The rings around Saturn are an item of incredible beauty. For as long as the hobby of amateur astronomy has existed, these rings have been a major feature visible to backyard astronomers. When Saturn is visible, it is the crown jewel of many public observation nights.
What most people may not realize is that Saturn is not the only planet with rings, but rather is the single planet we can see with highly visible rings. The other 3 gas giants, Jupiter, Uranus and Neptune all have complex ring systems that were visible to the Voyager spacecraft after the discovery of the rings around Uranus using airborne photometers on the Kuiper Airborne Observatory in March of 1977 as SAO158687 underwent occultation by Uranus and dips in the readings were observed pre and post occultation. Jupiter and Neptune had their ring systems uncovered from Voyager missions.
All of this leaves us with more questions than it does answers, because now we have to offer up an explanation for why planets develop ring systems and just how that process takes place. In order to do this, we have to come up with some theories as to why matter is dispersed in the plane of an orbit around the planet as well as an explanation for how the matter came to this place and found its way in this configuration.

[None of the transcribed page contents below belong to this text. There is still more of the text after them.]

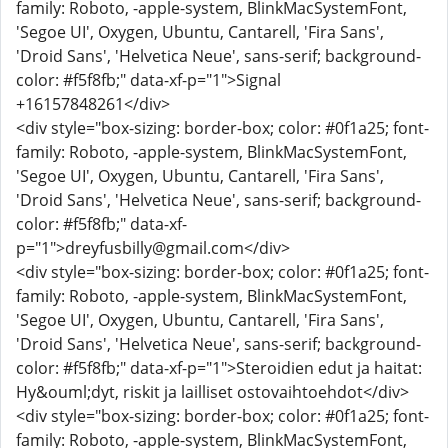
family: Roboto, -apple-system, BlinkMacSystemFont,
'Segoe UI', Oxygen, Ubuntu, Cantarell, 'Fira Sans',
'Droid Sans', 'Helvetica Neue', sans-serif; background-
color: #f5f8fb;" data-xf-p="1">Signal
+16157848261</div>
<div style="box-sizing: border-box; color: #0f1a25; font-
family: Roboto, -apple-system, BlinkMacSystemFont,
'Segoe UI', Oxygen, Ubuntu, Cantarell, 'Fira Sans',
'Droid Sans', 'Helvetica Neue', sans-serif; background-
color: #f5f8fb;" data-xf-
p="1">dreyfusbilly@gmail.com</div>
<div style="box-sizing: border-box; color: #0f1a25; font-
family: Roboto, -apple-system, BlinkMacSystemFont,
'Segoe UI', Oxygen, Ubuntu, Cantarell, 'Fira Sans',
'Droid Sans', 'Helvetica Neue', sans-serif; background-
color: #f5f8fb;" data-xf-p="1">Steroidien edut ja haitat:
Hy&ouml;dyt, riskit ja lailliset ostovaihtoehdot</div>
<div style="box-sizing: border-box; color: #0f1a25; font-
family: Roboto, -apple-system, BlinkMacSystemFont,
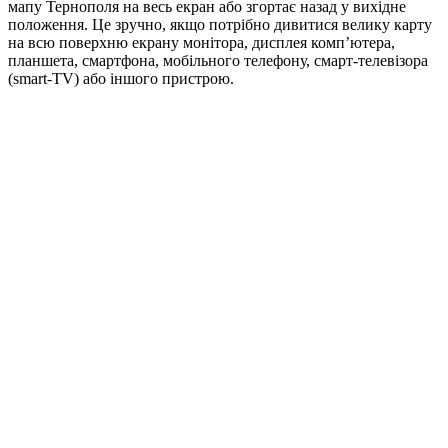
мапу Тернополя на весь екран або згортає назад у вихідне
положення. Це зручно, якщо потрібно дивитися велику карту
на всю поверхню екрану монітора, дисплея комп’ютера,
планшета, смартфона, мобільного телефону, смарт-телевізора
(smart-TV) або іншого пристрою.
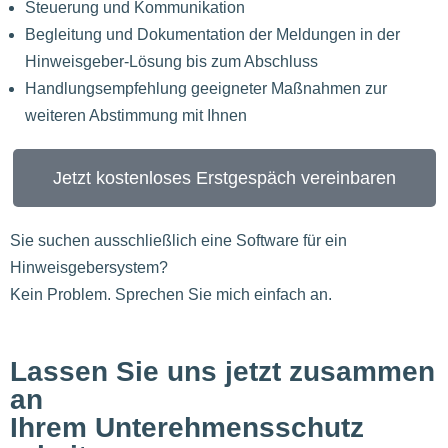
Steuerung und Kommunikation
Begleitung und Dokumentation der Meldungen in der
Hinweisgeber-Lösung bis zum Abschluss
Handlungsempfehlung geeigneter Maßnahmen zur
weiteren Abstimmung mit Ihnen
Jetzt kostenloses Erstgespäch vereinbaren
Sie suchen ausschließlich eine Software für ein
Hinweisgebersystem?
Kein Problem. Sprechen Sie mich einfach an.
Lassen Sie uns jetzt zusammen
an
Ihrem Unterehmensschutz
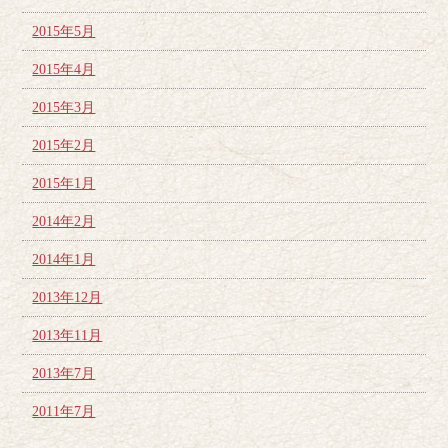
2015年5月
2015年4月
2015年3月
2015年2月
2015年1月
2014年2月
2014年1月
2013年12月
2013年11月
2013年7月
2011年7月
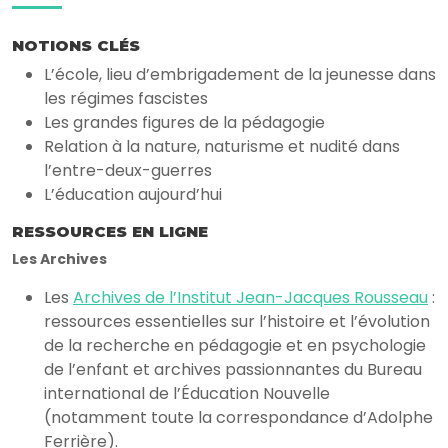
NOTIONS CLÉS
L’école, lieu d’embrigadement de la jeunesse dans
les régimes fascistes
Les grandes figures de la pédagogie
Relation à la nature, naturisme et nudité dans
l’entre-deux-guerres
L’éducation aujourd’hui
RESSOURCES EN LIGNE
Les Archives
Les
Archives de l’Institut Jean-Jacques Rousseau
:
ressources essentielles sur l’histoire et l’évolution
de la recherche en pédagogie et en psychologie
de l’enfant et archives passionnantes du Bureau
international de l’Éducation Nouvelle
(notamment toute la correspondance d’Adolphe
Ferrière).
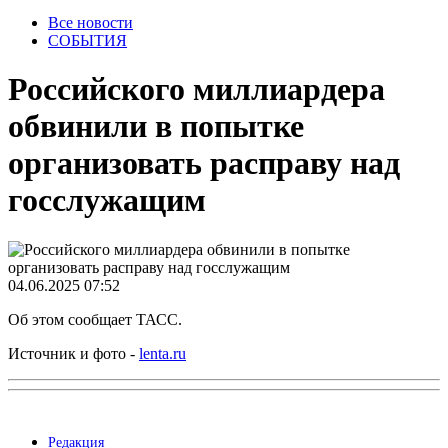
Все новости
СОБЫТИЯ
Российского миллиардера
обвинили в попытке
организовать расправу над
госслужащим
04.06.2025 07:52
Об этом сообщает ТАСС.
Источник и фото -
lenta.ru
Редакция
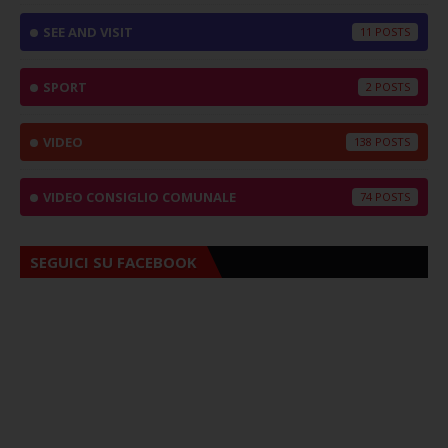
SEE AND VISIT
11
SPORT
2
VIDEO
138
VIDEO CONSIGLIO COMUNALE
74
SEGUICI SU FACEBOOK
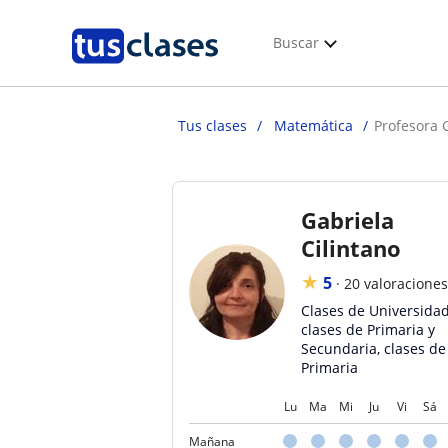
Buscar
Tus clases
Matemática
Profesora 
Gabriela
Cilintano
★
5
·
20 valoraciones
Clases de Universidad
clases de Primaria y
Secundaria, clases de
Primaria
Lu
Ma
Mi
Ju
Vi
Sá
Mañana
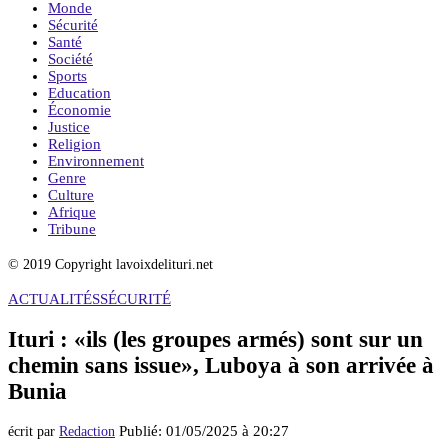
Monde
Sécurité
Santé
Société
Sports
Education
Économie
Justice
Religion
Environnement
Genre
Culture
Afrique
Tribune
© 2019 Copyright lavoixdelituri.net
ACTUALITÉS
SÉCURITÉ
Ituri : «ils (les groupes armés) sont sur un
chemin sans issue», Luboya à son arrivée à
Bunia
Publié:
01/05/2025 à 20:27
écrit par
Redaction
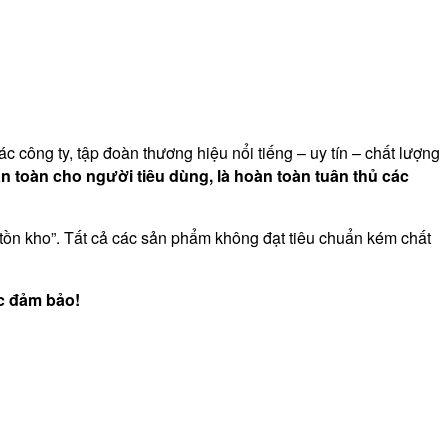
công ty, tập đoàn thương hiệu nổi tiếng – uy tín – chất lượng
an
toàn cho người tiêu dùng, là hoàn toàn tuân thủ các
ồn kho”. Tất cả các sản phẩm không đạt tiêu chuẩn kém chất
ợc đảm bảo!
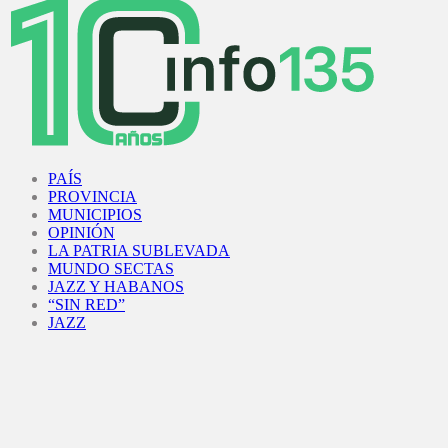
Facebook
Twitter
Instagram
Youtube
PAÍS
PROVINCIA
MUNICIPIOS
OPINIÓN
LA PATRIA SUBLEVADA
MUNDO SECTAS
JAZZ Y HABANOS
“SIN RED”
JAZZ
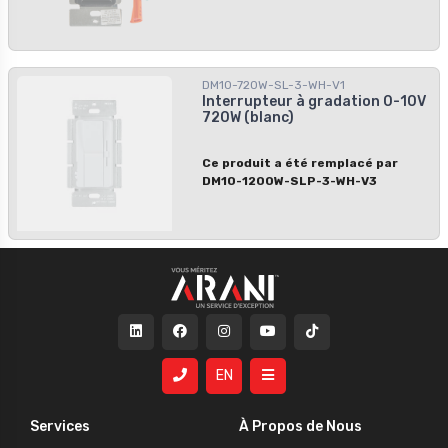
DM10-720W-SL-3-WH-V1
Interrupteur à gradation 0-10V
720W (blanc)
Ce produit a été remplacé par
DM10-1200W-SLP-3-WH-V3
EN
Services
À Propos de Nous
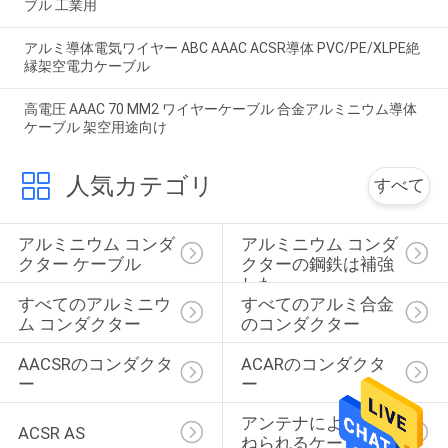
ブル 工業用
アルミ導体電気ワイヤー ABC AAAC ACSR導体 PVC/PE/XLPE絶
縁架空電力ケーブル
高電圧 AAAC 70 MM2 ワイヤーケーブル 合金アルミニウム導体
ケーブル 架空用途向け
人気カテゴリ
すべて
アルミニウム コンダ
アルミニウム コンダ
クター ケーブル
クターの鋼鉄は補強
した
すべてのアルミニウ
すべてのアルミ合金
ム コンダクター
のコンダクター
AACSRのコンダクタ
ACARのコンダクタ
ー
ー
アンテナによって束
ACSR AS
ねられるケーブル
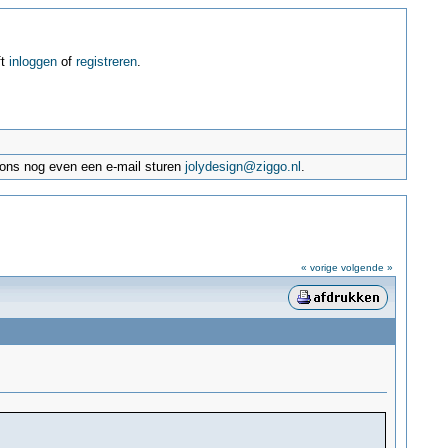
ft
inloggen
of
registreren
.
e ons nog even een e-mail sturen
jolydesign@ziggo.nl
.
« vorige
volgende »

One theory states that these were once moons that got too close, and gravitational tidal action ripped apart these moons and with time, this debris was scattered all though the orbit of the moon, spread by physics and organized by gravity. Scientists have arrived at what is known as the Roche limit – that unique radius at which the main bodies tidal forces are stronger than the secondary bodies gravitational force to keep it together. In fact, no planets ring radius exceeds this limit except for Saturn’s E-ring, which could actually be made up of the remnants of the protoplanets planetary accretion disc, or the debris field that coalesced to make the planet itself. Gravity alone may not be all that creates this split as it could also be supplemented by internal forces such as thermal stress, gas pressures, and even rotational breakage, some of the same forces responsible for things like earthquakes and mountain formation on planets themselves.
Another theory is that these rings were made up from the particles that bombarded the moons and planet and left considerable debris in space as a result, and that gravity and time sorted into a planar ring system. One thing is certain, without proper data collection, that is, sampling, all we can do is design models to help explain the formation of these beautiful features.
I have seen an analogy that compares the thickness of Saturn’s rings to a sheet of paper in thickness going around a basketball, just to give you an idea of how fragile these rings actually are
The key to ring formation lies in what they are actually made up of. Saturn’s rings are made up of water ice and dust, where Jupiter’s are primarily just dust. The rings of both Neptune and Uranus are primarily water ice with some dark-radiation-processed organics. This suggests the formation of the rings themselves has more to do with physics and mechanics and less to do with chemistry, but the chemistry also provides clues. If the surface conditions do not reflect the ring conditions, we can rule out any surface impacts as being the precursor to the formation of rings. The rings themselves represent a resonance with the rotation of the planet, and in the case of Saturn, what would one expect from a planet where it literally rains diamonds?